The Compare Tables transformation can be used to detect changes between two tables. It can compare a source table to another table, or it can compare a source table to a cross-reference table that includes a compare digest. This transformation supports either a direct lookup (hash object) or a disk-based compare through a MERGE statement. The hash lookup will perform faster but requires that the entire table fit into memory. If this is not practical, you can choose the MERGE statement method instead. The transformation can handle New, Update Missing, and Unchanged tables as output. You can choose to retain or delete any of the possible outputs as needed to increase efficiency. The transformation generates its results in a single pass of the data.
The SCD Type 1 Loader is used for Type 1 slowly changing dimension processing. It will detect value changes between the source and target tables and then overwrite the target table values with the source table values when a change is detected.
The SQL Set Operators transformation generates a PROC SQL statement combines the results of two or more queries by using the following set operators:
  • UNION – produces all unique rows from both queries
  • EXCEPT – produces rows that are part of the first query only
  • INTERSECT – produces rows that are common to both query results
  • OUTER UNION – concatenates the query results
The SQL Set Operator transformation is often faster than the SQL Join transformation. You can write complex queries on either side of the SQL Set Operator, combining results sets that have the same attributes but require different access paths. You can create two select statements and then combine them with an SQL Set operator, rather than trying to integrate all logic into a single join. The new transformation supports full pushdown capability so that the entire transformation will be pushed down to the database when the source and target schemas match.

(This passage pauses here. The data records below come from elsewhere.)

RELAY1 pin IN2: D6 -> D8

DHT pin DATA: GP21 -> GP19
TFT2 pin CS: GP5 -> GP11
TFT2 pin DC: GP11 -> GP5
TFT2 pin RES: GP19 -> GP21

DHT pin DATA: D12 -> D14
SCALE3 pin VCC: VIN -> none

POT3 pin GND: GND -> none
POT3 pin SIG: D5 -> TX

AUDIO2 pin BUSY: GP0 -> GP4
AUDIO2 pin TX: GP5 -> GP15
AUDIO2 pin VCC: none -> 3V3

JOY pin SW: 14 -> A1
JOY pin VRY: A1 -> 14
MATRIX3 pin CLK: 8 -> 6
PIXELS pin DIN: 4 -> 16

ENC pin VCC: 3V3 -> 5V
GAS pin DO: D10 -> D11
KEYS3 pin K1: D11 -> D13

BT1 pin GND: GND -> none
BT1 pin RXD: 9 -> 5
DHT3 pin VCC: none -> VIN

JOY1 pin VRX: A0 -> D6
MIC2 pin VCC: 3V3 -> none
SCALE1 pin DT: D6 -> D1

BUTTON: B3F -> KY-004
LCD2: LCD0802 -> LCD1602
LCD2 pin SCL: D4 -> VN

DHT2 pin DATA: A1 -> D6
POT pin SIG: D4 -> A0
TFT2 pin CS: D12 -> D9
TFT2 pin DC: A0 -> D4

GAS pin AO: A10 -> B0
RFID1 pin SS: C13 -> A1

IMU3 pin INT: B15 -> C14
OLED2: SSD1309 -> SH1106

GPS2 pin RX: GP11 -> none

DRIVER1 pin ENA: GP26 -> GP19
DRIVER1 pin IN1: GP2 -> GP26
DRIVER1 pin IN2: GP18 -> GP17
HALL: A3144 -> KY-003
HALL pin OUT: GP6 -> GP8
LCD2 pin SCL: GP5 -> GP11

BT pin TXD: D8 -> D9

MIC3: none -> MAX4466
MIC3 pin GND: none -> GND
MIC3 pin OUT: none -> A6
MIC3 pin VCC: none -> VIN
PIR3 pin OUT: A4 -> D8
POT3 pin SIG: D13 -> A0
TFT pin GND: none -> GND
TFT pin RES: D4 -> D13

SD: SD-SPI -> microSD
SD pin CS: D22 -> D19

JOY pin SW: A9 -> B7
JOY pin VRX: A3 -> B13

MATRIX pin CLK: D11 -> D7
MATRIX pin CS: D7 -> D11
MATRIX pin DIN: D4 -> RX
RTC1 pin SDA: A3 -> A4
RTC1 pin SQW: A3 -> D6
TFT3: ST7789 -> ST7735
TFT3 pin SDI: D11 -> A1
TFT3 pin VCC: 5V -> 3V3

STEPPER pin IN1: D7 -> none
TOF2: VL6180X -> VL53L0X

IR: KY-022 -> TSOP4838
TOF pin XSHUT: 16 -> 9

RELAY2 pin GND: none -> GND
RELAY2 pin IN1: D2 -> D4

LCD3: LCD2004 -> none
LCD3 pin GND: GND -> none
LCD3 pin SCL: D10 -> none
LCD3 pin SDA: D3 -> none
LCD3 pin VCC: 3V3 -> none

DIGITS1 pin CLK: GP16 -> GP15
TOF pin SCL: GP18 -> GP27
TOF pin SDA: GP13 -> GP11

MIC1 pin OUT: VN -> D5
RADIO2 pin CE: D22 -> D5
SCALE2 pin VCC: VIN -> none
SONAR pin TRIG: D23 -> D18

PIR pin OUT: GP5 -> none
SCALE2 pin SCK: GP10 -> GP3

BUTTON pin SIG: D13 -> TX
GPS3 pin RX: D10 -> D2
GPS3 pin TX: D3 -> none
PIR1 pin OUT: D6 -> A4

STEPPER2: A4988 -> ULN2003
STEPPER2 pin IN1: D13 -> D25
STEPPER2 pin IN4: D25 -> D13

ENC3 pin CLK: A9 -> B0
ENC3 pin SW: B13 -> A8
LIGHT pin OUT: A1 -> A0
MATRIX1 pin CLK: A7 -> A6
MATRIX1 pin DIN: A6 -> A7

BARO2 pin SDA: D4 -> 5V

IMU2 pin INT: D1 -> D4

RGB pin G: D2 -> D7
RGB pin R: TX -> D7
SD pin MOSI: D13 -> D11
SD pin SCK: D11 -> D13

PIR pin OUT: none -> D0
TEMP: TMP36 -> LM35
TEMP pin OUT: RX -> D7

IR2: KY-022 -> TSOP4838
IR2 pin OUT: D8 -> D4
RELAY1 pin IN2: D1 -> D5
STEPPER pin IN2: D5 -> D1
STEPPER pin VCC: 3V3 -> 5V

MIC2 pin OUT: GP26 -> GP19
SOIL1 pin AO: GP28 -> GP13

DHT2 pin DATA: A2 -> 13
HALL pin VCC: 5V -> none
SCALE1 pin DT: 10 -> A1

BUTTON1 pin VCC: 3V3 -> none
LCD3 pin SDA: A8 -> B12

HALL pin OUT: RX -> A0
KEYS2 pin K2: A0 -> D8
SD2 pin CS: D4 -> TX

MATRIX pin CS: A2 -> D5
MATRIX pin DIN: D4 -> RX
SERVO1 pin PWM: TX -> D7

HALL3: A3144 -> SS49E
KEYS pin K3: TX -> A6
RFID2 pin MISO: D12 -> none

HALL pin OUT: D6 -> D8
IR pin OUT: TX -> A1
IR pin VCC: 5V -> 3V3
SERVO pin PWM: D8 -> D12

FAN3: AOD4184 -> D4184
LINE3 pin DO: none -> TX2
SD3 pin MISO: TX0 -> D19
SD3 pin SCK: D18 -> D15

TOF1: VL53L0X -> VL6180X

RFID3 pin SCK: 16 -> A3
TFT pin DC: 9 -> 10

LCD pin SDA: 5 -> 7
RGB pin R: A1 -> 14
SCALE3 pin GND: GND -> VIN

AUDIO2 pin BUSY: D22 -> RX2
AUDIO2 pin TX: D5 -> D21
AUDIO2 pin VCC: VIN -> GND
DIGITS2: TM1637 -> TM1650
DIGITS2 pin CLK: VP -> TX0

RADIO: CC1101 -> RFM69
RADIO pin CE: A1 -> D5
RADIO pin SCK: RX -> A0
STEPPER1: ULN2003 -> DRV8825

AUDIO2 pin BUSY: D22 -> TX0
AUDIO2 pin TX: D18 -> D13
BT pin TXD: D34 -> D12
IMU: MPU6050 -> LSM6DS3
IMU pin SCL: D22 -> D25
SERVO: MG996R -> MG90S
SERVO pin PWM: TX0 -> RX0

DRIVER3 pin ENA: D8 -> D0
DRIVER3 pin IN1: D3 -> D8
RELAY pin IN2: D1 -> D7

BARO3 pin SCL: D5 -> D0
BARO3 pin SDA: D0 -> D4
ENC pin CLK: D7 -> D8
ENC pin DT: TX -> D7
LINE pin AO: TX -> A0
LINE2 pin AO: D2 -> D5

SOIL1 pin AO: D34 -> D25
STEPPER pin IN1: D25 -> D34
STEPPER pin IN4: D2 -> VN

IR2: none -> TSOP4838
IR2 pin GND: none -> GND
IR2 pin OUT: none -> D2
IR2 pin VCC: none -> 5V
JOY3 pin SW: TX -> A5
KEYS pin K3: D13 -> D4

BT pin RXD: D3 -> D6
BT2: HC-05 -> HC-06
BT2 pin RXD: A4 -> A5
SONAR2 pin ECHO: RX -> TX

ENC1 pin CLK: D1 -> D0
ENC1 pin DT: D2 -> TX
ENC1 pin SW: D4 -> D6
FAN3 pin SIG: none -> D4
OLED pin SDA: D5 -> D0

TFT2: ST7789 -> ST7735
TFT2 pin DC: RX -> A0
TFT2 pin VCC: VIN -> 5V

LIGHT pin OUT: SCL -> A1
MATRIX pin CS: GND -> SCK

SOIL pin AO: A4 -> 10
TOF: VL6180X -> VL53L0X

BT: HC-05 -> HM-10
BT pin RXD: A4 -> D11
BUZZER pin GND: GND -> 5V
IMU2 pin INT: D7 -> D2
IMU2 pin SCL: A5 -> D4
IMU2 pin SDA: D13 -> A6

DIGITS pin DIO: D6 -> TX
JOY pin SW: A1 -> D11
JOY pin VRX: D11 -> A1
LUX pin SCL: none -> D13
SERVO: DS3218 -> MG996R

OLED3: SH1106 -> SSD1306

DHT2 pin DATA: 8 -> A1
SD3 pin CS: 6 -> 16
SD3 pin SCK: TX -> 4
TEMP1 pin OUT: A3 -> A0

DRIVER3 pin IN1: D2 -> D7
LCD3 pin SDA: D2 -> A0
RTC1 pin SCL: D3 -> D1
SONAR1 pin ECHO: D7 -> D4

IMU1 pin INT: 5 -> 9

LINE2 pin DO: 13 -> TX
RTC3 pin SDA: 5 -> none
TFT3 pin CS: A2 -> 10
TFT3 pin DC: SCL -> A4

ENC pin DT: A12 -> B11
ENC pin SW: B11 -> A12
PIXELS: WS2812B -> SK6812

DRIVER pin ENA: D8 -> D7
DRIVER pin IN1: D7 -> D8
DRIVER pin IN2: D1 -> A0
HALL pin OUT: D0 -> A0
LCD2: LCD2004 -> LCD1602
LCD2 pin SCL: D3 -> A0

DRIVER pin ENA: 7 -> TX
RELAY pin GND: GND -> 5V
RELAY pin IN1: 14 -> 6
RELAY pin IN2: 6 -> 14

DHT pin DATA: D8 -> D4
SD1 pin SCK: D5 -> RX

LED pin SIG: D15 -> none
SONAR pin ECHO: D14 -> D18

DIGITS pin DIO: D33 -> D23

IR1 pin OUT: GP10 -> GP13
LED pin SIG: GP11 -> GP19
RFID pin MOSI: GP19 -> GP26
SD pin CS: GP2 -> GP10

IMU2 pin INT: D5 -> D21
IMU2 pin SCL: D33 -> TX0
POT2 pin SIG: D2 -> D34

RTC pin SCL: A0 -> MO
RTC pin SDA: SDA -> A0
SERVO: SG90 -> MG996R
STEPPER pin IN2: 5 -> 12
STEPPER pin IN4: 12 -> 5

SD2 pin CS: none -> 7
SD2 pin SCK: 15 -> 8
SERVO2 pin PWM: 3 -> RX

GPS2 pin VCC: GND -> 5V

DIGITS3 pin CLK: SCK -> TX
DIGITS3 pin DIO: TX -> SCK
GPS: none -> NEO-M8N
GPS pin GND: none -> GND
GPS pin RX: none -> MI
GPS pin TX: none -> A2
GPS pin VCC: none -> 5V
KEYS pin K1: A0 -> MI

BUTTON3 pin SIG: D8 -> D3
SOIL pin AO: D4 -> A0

The Oracle Bulk Table Loader supports all bulk-load options for Oracle tables. You can select options that affect how indexes, constraints, and table statistics are handled, including the percentage of rows sampled when gathering statistics. You can configure other Oracle load options as well, such as partition support, commit level, and Direct Path load support.
The Standardize with Definition transformation applies a selected DataFlux® Data Management Studio definition to a source column in order to standardize the data according to a set of rules.

Integration with DataFlux Data Management Platform

DataFlux, a SAS company, recently released the DataFlux Data Management Platform. This platform provides a single environment for managing data quality, data integration, and master data management (MDM). Enterprise bundles that include SAS Data Integration Studio now also include the DataFlux Data Management Platform. One component of the new platform is DataFlux Data Management Studio, which is a desktop client that combines data quality and data integration features.
The data quality features of the platform are especially useful for SAS Data Integration Studio jobs. For example, you can use DataFlux Data Management Studio to analyze and cleanse source data before it is included in SAS Data Integration Studio jobs. You can use DataFlux data quality schemes and definitions in SAS Data Integration Studio jobs. You can also execute DataFlux jobs, profiles, and services from SAS Data Integration Studio.